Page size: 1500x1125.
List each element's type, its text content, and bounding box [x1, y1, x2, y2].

...

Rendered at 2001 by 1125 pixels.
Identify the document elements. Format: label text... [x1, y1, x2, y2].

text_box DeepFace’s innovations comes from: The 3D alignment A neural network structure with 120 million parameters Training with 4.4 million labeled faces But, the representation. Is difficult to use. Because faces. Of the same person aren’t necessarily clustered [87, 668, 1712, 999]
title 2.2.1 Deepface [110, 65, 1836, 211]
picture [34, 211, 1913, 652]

# Aim of the exercise:
Every line above from the line with "Page size: 1500x1125." to the line with "List each element's", inclusive, must be returned exactly; no other line belongs in the reply.

# Your response:
Page size: 1500x1125.
List each element's type, its text content, and bounding box [x1, y1, x2, y2].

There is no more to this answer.